Strong feelings about the actors rather than rationality as the measure of policy have been raised to a level hitherto unseen in an American campaign for the presidency.

It's all so very invigorating. 

But it’s catastrophic.

It’s particularly catastrophic for Republicans, who have seen the entire presidential campaign hijacked by a sideshow that could go on for the entire length of the campaign. The rest of the candidates in the Republican field have been almost completely bamboozled by the razzle-dazzle Trump, their agenda completely submerged by a player whose chief focus is self-interest and self-promotion.

But there are worse things than hijacking going on.

The fact of the matter is that the media’s attention to and the hunger of millions of Americans for this type of fodder reveals a press and an electorate that has been reduced to the level of being fellow participants in the Trump/Kelly reality show. They are TV actors, too, getting their own fifteen minutes of fame.

While Megyn Kelly seems to be an exceptionally intelligent woman with a terrific future ahead of her, she and the other moderators succumbed to a gotcha mentality that was more prosecutorial than inquiring. All three appeared to wish to attack more than they did to display genuine interest in the candidates’ policy views. The opining question about the willingness of each candidate to support an opponent who might carry the torch for the Republican Party was clearly intended to demolish Trump from the get-go. Likewise with the question on abortion directed to Walker. The moderators also seemed to be clearly aiming for an anarchical firestorm among the candidates. They appeared to want to goad the campaigners into torching one another.

But just as bad, Americans in general seem to be willing to be herded into the reality show corral. Or they seem to want to be ringside participants watching the boxing match rather than being the cool, objective observers needed to analyze the situation.

Maybe a number of citizens are so unhappy with their own lives and their prospects for a future that they would rather watch something that appears real -- something that adds a bit of excitement to their existences. The entertainment the Trump/Kelly reality show may provide may act as a substitute for real life.
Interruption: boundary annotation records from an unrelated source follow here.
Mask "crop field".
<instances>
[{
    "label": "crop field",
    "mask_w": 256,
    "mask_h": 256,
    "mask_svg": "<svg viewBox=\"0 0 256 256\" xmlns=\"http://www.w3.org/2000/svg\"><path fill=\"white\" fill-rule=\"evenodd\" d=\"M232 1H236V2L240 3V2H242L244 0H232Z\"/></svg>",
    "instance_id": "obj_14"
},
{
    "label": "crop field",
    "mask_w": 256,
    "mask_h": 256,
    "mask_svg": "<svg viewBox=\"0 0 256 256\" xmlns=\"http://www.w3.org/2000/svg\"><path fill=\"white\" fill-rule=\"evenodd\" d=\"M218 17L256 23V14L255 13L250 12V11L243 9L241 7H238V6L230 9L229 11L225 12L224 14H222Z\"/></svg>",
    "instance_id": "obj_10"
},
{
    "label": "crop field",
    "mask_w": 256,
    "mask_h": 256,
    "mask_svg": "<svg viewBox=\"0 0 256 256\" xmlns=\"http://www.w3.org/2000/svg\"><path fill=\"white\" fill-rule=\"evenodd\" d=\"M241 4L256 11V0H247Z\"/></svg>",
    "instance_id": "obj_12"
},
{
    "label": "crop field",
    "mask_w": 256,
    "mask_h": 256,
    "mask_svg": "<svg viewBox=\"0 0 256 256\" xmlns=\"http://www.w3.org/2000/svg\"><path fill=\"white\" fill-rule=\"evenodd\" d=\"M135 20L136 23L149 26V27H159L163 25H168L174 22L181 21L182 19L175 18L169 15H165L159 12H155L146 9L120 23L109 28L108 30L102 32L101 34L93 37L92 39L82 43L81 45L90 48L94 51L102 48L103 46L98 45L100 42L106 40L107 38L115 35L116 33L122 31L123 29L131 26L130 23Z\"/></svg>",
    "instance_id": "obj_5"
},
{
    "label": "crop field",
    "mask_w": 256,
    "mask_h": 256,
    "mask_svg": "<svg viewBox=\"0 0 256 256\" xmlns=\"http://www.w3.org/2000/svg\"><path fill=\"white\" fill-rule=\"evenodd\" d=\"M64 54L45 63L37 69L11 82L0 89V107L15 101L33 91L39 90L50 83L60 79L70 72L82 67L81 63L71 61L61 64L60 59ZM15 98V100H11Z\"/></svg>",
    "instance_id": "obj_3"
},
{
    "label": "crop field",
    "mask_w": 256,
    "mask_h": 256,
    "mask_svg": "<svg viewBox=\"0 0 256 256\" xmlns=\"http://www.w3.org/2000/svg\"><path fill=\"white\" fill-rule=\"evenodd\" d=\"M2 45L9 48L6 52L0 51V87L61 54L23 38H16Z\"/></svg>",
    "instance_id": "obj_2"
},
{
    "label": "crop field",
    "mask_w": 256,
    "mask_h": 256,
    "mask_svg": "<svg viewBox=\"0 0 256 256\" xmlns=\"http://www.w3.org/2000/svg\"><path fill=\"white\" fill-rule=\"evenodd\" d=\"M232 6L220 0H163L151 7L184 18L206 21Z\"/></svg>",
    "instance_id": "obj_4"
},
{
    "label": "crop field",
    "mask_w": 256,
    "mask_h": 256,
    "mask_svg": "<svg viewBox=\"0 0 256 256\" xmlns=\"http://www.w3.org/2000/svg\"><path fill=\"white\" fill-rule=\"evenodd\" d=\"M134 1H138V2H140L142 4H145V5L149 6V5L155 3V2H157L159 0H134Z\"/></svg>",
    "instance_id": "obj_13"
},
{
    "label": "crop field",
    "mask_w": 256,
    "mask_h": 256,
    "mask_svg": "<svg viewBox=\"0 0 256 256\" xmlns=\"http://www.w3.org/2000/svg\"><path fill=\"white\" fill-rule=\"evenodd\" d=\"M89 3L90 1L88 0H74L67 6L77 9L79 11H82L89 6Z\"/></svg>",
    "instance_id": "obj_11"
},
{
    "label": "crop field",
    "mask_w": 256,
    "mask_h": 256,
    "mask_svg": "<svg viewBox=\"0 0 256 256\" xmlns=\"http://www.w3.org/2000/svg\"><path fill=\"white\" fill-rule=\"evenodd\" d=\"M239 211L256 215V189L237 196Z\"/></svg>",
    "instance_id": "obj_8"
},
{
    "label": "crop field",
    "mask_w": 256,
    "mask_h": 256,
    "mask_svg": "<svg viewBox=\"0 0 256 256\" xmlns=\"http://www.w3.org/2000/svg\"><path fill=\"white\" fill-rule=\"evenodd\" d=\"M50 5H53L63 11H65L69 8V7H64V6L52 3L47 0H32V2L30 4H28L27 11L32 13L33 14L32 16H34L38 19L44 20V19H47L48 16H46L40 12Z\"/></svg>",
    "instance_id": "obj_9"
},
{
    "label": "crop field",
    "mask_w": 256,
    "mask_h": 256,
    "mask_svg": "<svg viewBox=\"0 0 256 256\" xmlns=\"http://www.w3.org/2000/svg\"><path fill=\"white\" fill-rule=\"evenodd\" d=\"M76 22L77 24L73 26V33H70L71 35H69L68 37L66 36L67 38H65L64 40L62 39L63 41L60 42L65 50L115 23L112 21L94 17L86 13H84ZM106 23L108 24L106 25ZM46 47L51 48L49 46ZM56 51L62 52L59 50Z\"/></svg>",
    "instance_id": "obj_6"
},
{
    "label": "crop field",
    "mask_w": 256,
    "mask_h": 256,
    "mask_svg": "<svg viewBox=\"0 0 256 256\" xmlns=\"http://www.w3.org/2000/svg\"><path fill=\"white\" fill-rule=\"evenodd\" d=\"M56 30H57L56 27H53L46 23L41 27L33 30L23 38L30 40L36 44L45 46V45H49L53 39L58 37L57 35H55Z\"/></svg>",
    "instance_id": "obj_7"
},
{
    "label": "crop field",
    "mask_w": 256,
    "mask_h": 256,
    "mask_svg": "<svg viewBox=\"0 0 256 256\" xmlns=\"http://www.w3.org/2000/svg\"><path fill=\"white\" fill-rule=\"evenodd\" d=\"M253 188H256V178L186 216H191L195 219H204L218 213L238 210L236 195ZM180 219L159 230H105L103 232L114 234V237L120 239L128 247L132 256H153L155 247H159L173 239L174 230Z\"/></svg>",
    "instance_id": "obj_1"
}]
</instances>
Maybe watching the ongoing political show makes some feel like they are living an exciting life like the actors in “Naked and Afraid.”

Perhaps the passions ignited by the debate and its aftermath appear to many to auger the beginnings of real hope and change. Maybe some feel that at least issues like immigration, long stonewalled or swept under the rug, are at least now coming out in the open. Perhaps some feel Trump is a brass trumpet whose blaring is needed to provide a brusque wakeup call to a nation that has been listening to mournful taps too long. Maybe some are listening to him because he seemingly represents the anti-establishment wing in a way more moderate voices don’t.

Perhaps also, the debate provided a winnowing process revealing viable candidates, a process that otherwise might have taken longer had not the prosecutorial gotcha mentality prevailed.

Whatever the case, the reality sideshow should end and the next season be cancelled for good. Future debates should not and must not take on the format or tone of the first. The personality contest between Kelly and Trump must end and serious moderation of debates must begin. 

The point of debating should be reaffirmed: Real, substantive discussion about critical issues and real, substantive solutions for those issues must be drawn from and heard from the Republican candidates for president. And it must be done fairly -- without preference for or hostility toward one particular candidate. Moderators should realize the debates are not about them, their fifteen minutes of fame or their ratings. 

Last, Fox News needs to have a panel of moderators who have the humility to recognize the debates are not about them. If Fox News moderators, including Megyn Kelly, cannot do the job properly and fairly, then the Republican Party needs to search for other moderators who will do the job right.